- [PROBLEM TO WORK ON] Please copy out every line of the data word for word.

** DATA FOR REVIEW follows **

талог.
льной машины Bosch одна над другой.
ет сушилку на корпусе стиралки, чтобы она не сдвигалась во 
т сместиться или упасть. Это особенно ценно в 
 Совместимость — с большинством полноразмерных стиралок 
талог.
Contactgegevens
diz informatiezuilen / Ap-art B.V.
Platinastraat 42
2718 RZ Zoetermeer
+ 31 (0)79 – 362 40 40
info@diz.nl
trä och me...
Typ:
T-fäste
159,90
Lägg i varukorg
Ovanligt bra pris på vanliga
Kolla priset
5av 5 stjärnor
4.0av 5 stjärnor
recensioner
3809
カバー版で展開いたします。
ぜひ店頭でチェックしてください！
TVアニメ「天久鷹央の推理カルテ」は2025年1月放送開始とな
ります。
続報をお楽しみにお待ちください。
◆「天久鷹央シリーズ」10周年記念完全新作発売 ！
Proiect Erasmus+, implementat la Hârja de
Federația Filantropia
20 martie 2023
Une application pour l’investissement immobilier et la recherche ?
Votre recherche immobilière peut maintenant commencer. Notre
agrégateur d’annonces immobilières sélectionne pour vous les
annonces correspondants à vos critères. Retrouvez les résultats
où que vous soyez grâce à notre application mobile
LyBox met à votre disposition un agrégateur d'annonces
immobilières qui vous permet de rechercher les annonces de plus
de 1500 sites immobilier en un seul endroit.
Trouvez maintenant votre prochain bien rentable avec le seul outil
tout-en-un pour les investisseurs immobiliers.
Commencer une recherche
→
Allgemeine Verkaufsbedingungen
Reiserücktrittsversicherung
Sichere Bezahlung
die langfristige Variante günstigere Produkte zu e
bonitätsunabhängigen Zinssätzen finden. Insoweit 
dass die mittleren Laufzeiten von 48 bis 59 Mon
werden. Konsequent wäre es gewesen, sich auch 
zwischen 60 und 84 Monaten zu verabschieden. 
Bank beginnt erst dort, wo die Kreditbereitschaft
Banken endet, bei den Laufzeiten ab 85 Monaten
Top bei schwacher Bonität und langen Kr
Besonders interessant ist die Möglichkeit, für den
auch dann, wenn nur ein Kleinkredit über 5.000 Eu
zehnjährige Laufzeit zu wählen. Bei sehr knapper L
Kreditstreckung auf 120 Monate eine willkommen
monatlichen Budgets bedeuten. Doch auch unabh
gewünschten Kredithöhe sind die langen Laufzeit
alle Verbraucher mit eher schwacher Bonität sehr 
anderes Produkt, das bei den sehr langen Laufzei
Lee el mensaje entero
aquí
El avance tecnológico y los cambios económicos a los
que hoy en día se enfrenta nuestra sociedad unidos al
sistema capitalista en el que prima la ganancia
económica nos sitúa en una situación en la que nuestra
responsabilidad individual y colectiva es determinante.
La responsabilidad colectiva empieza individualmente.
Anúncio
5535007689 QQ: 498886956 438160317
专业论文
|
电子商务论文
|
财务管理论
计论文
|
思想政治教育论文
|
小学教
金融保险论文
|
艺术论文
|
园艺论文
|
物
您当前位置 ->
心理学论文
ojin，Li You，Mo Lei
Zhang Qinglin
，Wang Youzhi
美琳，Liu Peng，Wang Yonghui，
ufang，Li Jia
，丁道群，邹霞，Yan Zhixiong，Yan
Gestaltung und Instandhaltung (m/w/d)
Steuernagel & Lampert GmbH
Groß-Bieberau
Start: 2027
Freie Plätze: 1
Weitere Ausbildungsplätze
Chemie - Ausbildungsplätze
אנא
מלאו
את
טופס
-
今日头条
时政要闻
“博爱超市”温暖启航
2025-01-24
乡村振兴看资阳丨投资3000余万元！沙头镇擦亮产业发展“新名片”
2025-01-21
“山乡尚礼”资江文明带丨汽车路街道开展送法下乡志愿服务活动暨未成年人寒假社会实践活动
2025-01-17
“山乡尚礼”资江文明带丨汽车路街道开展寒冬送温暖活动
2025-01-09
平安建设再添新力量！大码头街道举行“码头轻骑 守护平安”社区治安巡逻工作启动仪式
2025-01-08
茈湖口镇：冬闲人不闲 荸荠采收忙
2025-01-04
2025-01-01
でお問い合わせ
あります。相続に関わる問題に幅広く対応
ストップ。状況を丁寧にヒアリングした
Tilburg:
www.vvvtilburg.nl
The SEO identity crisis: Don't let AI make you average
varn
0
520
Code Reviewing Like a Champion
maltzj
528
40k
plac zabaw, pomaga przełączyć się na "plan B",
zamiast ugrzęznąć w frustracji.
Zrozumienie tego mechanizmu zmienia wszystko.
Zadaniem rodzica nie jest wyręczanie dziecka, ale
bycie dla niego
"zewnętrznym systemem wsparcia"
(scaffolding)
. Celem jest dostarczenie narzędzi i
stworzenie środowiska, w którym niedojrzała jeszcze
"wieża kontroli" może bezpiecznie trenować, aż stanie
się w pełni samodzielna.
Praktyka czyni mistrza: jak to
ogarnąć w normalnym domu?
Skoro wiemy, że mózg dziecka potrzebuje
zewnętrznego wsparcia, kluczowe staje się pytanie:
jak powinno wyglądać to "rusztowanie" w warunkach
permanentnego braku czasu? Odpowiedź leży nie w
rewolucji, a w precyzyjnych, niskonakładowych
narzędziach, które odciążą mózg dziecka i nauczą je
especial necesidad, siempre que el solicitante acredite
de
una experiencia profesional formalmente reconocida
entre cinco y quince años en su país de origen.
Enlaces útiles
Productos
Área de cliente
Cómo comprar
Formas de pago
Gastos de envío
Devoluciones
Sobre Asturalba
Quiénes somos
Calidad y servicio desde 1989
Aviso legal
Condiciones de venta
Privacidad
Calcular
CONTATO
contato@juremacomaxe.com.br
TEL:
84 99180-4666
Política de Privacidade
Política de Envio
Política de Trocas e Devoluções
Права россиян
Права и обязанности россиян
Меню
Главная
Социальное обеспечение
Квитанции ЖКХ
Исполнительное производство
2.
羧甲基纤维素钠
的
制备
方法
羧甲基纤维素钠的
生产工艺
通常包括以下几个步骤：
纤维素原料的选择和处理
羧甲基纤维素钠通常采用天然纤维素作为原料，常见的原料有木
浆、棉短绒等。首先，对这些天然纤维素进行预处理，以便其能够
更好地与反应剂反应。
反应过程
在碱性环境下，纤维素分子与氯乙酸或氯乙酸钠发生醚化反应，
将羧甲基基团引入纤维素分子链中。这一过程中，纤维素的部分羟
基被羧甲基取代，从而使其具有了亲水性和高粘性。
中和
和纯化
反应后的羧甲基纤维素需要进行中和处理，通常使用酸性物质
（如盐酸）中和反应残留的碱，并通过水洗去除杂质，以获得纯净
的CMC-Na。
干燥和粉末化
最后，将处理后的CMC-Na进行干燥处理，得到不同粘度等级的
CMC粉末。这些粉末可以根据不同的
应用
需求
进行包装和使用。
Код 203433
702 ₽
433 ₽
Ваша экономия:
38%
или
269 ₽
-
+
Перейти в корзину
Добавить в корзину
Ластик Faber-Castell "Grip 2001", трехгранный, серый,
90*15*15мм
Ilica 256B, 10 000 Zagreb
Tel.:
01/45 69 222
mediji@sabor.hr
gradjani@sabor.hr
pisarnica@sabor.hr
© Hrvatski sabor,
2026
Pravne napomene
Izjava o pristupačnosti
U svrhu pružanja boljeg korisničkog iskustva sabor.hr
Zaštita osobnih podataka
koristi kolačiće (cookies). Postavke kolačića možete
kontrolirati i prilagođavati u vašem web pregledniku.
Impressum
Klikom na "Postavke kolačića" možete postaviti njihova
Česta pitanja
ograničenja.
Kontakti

** End of DATA FOR REVIEW **

- [ANSWER FOR THE TASK]
талог.
льной машины Bosch одна над другой.
ет сушилку на корпусе стиралки, чтобы она не сдвигалась во 
т сместиться или упасть. Это особенно ценно в 
 Совместимость — с большинством полноразмерных стиралок 
талог.
Contactgegevens
diz informatiezuilen / Ap-art B.V.
Platinastraat 42
2718 RZ Zoetermeer
+ 31 (0)79 – 362 40 40
info@diz.nl
trä och me...
Typ:
T-fäste
159,90
Lägg i varukorg
Ovanligt bra pris på vanliga
Kolla priset
5av 5 stjärnor
4.0av 5 stjärnor
recensioner
3809
カバー版で展開いたします。
ぜひ店頭でチェックしてください！
TVアニメ「天久鷹央の推理カルテ」は2025年1月放送開始とな
ります。
続報をお楽しみにお待ちください。
◆「天久鷹央シリーズ」10周年記念完全新作発売 ！
Proiect Erasmus+, implementat la Hârja de
Federația Filantropia
20 martie 2023
Une application pour l’investissement immobilier et la recherche ?
Votre recherche immobilière peut maintenant commencer. Notre
agrégateur d’annonces immobilières sélectionne pour vous les
annonces correspondants à vos critères. Retrouvez les résultats
où que vous soyez grâce à notre application mobile
LyBox met à votre disposition un agrégateur d'annonces
immobilières qui vous permet de rechercher les annonces de plus
de 1500 sites immobilier en un seul endroit.
Trouvez maintenant votre prochain bien rentable avec le seul outil
tout-en-un pour les investisseurs immobiliers.
Commencer une recherche
→
Allgemeine Verkaufsbedingungen
Reiserücktrittsversicherung
Sichere Bezahlung
die langfristige Variante günstigere Produkte zu e
bonitätsunabhängigen Zinssätzen finden. Insoweit 
dass die mittleren Laufzeiten von 48 bis 59 Mon
werden. Konsequent wäre es gewesen, sich auch 
zwischen 60 und 84 Monaten zu verabschieden. 
Bank beginnt erst dort, wo die Kreditbereitschaft
Banken endet, bei den Laufzeiten ab 85 Monaten
Top bei schwacher Bonität und langen Kr
Besonders interessant ist die Möglichkeit, für den
auch dann, wenn nur ein Kleinkredit über 5.000 Eu
zehnjährige Laufzeit zu wählen. Bei sehr knapper L
Kreditstreckung auf 120 Monate eine willkommen
monatlichen Budgets bedeuten. Doch auch unabh
gewünschten Kredithöhe sind die langen Laufzeit
alle Verbraucher mit eher schwacher Bonität sehr 
anderes Produkt, das bei den sehr langen Laufzei
Lee el mensaje entero
aquí
El avance tecnológico y los cambios económicos a los
que hoy en día se enfrenta nuestra sociedad unidos al
sistema capitalista en el que prima la ganancia
económica nos sitúa en una situación en la que nuestra
responsabilidad individual y colectiva es determinante.
La responsabilidad colectiva empieza individualmente.
Anúncio
5535007689 QQ: 498886956 438160317
专业论文
|
电子商务论文
|
财务管理论
计论文
|
思想政治教育论文
|
小学教
金融保险论文
|
艺术论文
|
园艺论文
|
物
您当前位置 ->
心理学论文
ojin，Li You，Mo Lei
Zhang Qinglin
，Wang Youzhi
美琳，Liu Peng，Wang Yonghui，
ufang，Li Jia
，丁道群，邹霞，Yan Zhixiong，Yan
Gestaltung und Instandhaltung (m/w/d)
Steuernagel & Lampert GmbH
Groß-Bieberau
Start: 2027
Freie Plätze: 1
Weitere Ausbildungsplätze
Chemie - Ausbildungsplätze
אנא
מלאו
את
טופס
-
今日头条
时政要闻
“博爱超市”温暖启航
2025-01-24
乡村振兴看资阳丨投资3000余万元！沙头镇擦亮产业发展“新名片”
2025-01-21
“山乡尚礼”资江文明带丨汽车路街道开展送法下乡志愿服务活动暨未成年人寒假社会实践活动
2025-01-17
“山乡尚礼”资江文明带丨汽车路街道开展寒冬送温暖活动
2025-01-09
平安建设再添新力量！大码头街道举行“码头轻骑 守护平安”社区治安巡逻工作启动仪式
2025-01-08
茈湖口镇：冬闲人不闲 荸荠采收忙
2025-01-04
2025-01-01
でお問い合わせ
あります。相続に関わる問題に幅広く対応
ストップ。状況を丁寧にヒアリングした
Tilburg:
www.vvvtilburg.nl
The SEO identity crisis: Don't let AI make you average
varn
0
520
Code Reviewing Like a Champion
maltzj
528
40k
plac zabaw, pomaga przełączyć się na "plan B",
zamiast ugrzęznąć w frustracji.
Zrozumienie tego mechanizmu zmienia wszystko.
Zadaniem rodzica nie jest wyręczanie dziecka, ale
bycie dla niego
"zewnętrznym systemem wsparcia"
(scaffolding)
. Celem jest dostarczenie narzędzi i
stworzenie środowiska, w którym niedojrzała jeszcze
"wieża kontroli" może bezpiecznie trenować, aż stanie
się w pełni samodzielna.
Praktyka czyni mistrza: jak to
ogarnąć w normalnym domu?
Skoro wiemy, że mózg dziecka potrzebuje
zewnętrznego wsparcia, kluczowe staje się pytanie:
jak powinno wyglądać to "rusztowanie" w warunkach
permanentnego braku czasu? Odpowiedź leży nie w
rewolucji, a w precyzyjnych, niskonakładowych
narzędziach, które odciążą mózg dziecka i nauczą je
especial necesidad, siempre que el solicitante acredite
de
una experiencia profesional formalmente reconocida
entre cinco y quince años en su país de origen.
Enlaces útiles
Productos
Área de cliente
Cómo comprar
Formas de pago
Gastos de envío
Devoluciones
Sobre Asturalba
Quiénes somos
Calidad y servicio desde 1989
Aviso legal
Condiciones de venta
Privacidad
Calcular
CONTATO
contato@juremacomaxe.com.br
TEL:
84 99180-4666
Política de Privacidade
Política de Envio
Política de Trocas e Devoluções
Права россиян
Права и обязанности россиян
Меню
Главная
Социальное обеспечение
Квитанции ЖКХ
Исполнительное производство
2.
羧甲基纤维素钠
的
制备
方法
羧甲基纤维素钠的
生产工艺
通常包括以下几个步骤：
纤维素原料的选择和处理
羧甲基纤维素钠通常采用天然纤维素作为原料，常见的原料有木
浆、棉短绒等。首先，对这些天然纤维素进行预处理，以便其能够
更好地与反应剂反应。
反应过程
在碱性环境下，纤维素分子与氯乙酸或氯乙酸钠发生醚化反应，
将羧甲基基团引入纤维素分子链中。这一过程中，纤维素的部分羟
基被羧甲基取代，从而使其具有了亲水性和高粘性。
中和
和纯化
反应后的羧甲基纤维素需要进行中和处理，通常使用酸性物质
（如盐酸）中和反应残留的碱，并通过水洗去除杂质，以获得纯净
的CMC-Na。
干燥和粉末化
最后，将处理后的CMC-Na进行干燥处理，得到不同粘度等级的
CMC粉末。这些粉末可以根据不同的
应用
需求
进行包装和使用。
Код 203433
702 ₽
433 ₽
Ваша экономия:
38%
или
269 ₽
-
+
Перейти в корзину
Добавить в корзину
Ластик Faber-Castell "Grip 2001", трехгранный, серый,
90*15*15мм
Ilica 256B, 10 000 Zagreb
Tel.:
01/45 69 222
mediji@sabor.hr
gradjani@sabor.hr
pisarnica@sabor.hr
© Hrvatski sabor,
2026
Pravne napomene
Izjava o pristupačnosti
U svrhu pružanja boljeg korisničkog iskustva sabor.hr
Zaštita osobnih podataka
koristi kolačiće (cookies). Postavke kolačića možete
kontrolirati i prilagođavati u vašem web pregledniku.
Impressum
Klikom na "Postavke kolačića" možete postaviti njihova
Česta pitanja
ograničenja.
Kontakti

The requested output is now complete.